### WHAT IS REQUIRED
Where the string "linecap" appears in a line of the material below, copy that line.
━━━ MATERIAL FOR THIS EXERCISE ━━━
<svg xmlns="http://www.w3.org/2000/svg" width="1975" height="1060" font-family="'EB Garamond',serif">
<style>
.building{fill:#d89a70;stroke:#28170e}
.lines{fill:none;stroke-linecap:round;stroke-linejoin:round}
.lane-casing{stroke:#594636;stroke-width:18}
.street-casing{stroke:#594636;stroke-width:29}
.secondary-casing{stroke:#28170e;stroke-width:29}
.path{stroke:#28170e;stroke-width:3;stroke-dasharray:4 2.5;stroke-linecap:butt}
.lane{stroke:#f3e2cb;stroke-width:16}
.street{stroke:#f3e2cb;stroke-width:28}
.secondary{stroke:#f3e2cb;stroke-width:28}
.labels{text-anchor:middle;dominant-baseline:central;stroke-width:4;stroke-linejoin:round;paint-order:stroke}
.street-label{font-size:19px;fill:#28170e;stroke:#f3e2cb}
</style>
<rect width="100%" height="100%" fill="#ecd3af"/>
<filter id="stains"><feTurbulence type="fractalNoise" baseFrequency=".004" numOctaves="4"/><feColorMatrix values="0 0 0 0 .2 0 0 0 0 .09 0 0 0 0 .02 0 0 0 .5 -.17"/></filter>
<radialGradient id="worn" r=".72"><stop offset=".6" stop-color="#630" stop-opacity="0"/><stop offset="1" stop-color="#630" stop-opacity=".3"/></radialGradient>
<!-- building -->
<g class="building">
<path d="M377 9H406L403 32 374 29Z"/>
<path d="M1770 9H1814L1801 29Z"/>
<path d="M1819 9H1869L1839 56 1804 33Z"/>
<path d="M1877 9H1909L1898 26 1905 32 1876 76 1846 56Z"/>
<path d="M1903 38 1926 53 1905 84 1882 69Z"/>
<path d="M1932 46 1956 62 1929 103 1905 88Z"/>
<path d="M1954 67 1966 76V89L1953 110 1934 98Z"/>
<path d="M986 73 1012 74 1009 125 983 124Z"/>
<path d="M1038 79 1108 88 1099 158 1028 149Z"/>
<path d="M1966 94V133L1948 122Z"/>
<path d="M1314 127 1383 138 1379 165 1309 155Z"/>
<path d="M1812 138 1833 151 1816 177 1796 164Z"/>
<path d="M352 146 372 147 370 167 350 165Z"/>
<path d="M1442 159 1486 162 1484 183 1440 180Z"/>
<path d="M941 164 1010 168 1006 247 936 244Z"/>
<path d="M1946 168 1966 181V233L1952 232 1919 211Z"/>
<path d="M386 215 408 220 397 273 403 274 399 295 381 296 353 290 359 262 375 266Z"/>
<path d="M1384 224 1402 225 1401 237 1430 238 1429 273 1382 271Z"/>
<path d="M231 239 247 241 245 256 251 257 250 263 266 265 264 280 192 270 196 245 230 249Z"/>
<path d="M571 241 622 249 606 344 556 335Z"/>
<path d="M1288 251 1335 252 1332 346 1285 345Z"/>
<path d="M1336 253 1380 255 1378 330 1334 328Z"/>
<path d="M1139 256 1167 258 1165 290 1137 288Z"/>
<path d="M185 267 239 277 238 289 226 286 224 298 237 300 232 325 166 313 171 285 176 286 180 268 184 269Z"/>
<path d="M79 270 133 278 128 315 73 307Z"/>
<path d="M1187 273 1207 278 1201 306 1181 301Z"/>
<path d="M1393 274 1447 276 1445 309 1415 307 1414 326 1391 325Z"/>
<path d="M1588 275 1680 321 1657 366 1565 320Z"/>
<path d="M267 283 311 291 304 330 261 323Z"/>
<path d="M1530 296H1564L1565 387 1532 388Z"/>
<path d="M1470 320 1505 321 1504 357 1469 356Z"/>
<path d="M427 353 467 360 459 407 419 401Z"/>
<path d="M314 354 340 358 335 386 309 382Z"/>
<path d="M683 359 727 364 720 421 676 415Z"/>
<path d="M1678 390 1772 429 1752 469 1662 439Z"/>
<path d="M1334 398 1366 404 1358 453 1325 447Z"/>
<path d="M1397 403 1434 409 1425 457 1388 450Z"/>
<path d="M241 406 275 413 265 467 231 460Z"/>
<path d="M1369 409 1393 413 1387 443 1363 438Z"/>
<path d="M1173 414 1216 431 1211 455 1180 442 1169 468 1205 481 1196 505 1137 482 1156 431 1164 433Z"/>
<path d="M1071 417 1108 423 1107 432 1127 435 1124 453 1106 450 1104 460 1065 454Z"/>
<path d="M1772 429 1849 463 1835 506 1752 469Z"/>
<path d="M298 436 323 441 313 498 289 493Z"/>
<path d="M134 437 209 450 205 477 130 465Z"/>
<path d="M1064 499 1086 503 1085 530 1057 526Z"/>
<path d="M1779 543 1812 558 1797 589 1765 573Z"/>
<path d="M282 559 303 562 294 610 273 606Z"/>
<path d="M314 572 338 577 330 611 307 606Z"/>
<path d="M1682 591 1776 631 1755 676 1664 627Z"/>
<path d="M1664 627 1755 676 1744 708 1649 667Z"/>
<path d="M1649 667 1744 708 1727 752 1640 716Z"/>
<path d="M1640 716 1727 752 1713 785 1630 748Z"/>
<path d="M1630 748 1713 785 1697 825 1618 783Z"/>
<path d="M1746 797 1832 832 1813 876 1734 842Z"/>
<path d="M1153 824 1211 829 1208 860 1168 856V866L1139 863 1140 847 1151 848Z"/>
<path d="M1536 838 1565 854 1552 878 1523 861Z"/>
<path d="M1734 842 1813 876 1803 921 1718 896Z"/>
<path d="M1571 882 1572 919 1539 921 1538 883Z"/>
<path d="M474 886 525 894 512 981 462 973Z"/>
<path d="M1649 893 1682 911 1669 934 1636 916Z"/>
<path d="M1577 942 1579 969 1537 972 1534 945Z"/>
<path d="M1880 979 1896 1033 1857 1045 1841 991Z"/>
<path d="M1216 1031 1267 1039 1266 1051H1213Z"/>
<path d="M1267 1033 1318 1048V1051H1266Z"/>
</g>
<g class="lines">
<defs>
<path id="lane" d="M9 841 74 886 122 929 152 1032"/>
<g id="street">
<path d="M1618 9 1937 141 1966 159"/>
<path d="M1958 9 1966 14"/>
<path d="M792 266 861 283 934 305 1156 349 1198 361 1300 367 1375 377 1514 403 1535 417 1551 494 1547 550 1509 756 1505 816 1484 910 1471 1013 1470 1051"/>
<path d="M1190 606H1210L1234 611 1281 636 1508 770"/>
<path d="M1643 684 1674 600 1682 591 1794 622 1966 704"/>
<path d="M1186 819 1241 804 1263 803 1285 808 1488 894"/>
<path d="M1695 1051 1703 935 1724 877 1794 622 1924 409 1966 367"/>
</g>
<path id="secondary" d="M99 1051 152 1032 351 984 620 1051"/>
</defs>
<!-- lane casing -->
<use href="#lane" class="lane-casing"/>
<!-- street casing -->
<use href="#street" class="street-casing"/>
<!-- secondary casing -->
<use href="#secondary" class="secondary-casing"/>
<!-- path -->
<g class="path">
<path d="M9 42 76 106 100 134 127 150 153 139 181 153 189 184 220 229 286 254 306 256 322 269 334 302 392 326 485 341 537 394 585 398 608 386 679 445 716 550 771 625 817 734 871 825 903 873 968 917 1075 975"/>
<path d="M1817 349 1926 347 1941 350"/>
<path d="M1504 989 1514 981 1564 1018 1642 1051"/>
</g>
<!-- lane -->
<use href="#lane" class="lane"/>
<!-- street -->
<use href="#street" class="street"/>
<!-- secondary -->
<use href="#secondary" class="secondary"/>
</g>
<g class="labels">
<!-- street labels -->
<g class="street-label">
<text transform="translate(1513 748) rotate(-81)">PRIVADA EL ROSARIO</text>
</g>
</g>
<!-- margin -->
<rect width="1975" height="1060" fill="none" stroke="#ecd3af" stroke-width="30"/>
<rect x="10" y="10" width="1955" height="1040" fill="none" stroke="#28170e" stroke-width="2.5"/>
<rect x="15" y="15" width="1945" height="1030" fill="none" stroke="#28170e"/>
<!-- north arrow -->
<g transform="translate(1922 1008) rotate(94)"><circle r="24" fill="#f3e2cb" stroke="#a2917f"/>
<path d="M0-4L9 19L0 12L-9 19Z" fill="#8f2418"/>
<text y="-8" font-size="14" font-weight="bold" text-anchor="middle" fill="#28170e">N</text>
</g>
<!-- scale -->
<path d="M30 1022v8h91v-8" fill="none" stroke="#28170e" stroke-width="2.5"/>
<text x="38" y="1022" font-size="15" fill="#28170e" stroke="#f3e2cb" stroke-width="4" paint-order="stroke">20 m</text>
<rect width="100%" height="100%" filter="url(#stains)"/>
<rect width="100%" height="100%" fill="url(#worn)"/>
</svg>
━━━
### TASK RESPONSE
.lines{fill:none;stroke-linecap:round;stroke-linejoin:round}
.path{stroke:#28170e;stroke-width:3;stroke-dasharray:4 2.5;stroke-linecap:butt}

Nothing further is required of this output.